Stored data:
* Start *

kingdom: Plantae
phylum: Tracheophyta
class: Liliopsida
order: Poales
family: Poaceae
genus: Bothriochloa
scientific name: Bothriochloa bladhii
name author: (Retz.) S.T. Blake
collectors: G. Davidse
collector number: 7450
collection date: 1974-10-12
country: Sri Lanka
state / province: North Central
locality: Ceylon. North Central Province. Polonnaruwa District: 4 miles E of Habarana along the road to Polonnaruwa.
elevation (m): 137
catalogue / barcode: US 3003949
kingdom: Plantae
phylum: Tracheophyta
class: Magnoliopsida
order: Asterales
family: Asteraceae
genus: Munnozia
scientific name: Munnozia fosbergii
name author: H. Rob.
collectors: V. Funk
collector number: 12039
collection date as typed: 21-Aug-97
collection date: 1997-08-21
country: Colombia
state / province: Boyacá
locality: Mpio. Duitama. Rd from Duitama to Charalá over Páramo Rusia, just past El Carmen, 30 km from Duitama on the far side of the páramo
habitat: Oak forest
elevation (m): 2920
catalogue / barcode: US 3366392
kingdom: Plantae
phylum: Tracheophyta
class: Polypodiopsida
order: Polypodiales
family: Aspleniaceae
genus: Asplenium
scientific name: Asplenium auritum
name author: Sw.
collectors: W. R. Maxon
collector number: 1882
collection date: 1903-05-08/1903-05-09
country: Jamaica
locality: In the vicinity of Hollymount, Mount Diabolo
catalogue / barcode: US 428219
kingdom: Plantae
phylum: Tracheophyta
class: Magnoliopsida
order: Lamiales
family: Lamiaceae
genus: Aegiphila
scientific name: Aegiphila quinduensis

* End *

WORK TO DO: Could you revise the items above so that every "elevation (m)" reads "elevation in meters" and nothing else changes?

FINISHED EXERCISE:
kingdom: Plantae
phylum: Tracheophyta
class: Liliopsida
order: Poales
family: Poaceae
genus: Bothriochloa
scientific name: Bothriochloa bladhii
name author: (Retz.) S.T. Blake
collectors: G. Davidse
collector number: 7450
collection date: 1974-10-12
country: Sri Lanka
state / province: North Central
locality: Ceylon. North Central Province. Polonnaruwa District: 4 miles E of Habarana along the road to Polonnaruwa.
elevation in meters: 137
catalogue / barcode: US 3003949
kingdom: Plantae
phylum: Tracheophyta
class: Magnoliopsida
order: Asterales
family: Asteraceae
genus: Munnozia
scientific name: Munnozia fosbergii
name author: H. Rob.
collectors: V. Funk
collector number: 12039
collection date as typed: 21-Aug-97
collection date: 1997-08-21
country: Colombia
state / province: Boyacá
locality: Mpio. Duitama. Rd from Duitama to Charalá over Páramo Rusia, just past El Carmen, 30 km from Duitama on the far side of the páramo
habitat: Oak forest
elevation in meters: 2920
catalogue / barcode: US 3366392
kingdom: Plantae
phylum: Tracheophyta
class: Polypodiopsida
order: Polypodiales
family: Aspleniaceae
genus: Asplenium
scientific name: Asplenium auritum
name author: Sw.
collectors: W. R. Maxon
collector number: 1882
collection date: 1903-05-08/1903-05-09
country: Jamaica
locality: In the vicinity of Hollymount, Mount Diabolo
catalogue / barcode: US 428219
kingdom: Plantae
phylum: Tracheophyta
class: Magnoliopsida
order: Lamiales
family: Lamiaceae
genus: Aegiphila
scientific name: Aegiphila quinduensis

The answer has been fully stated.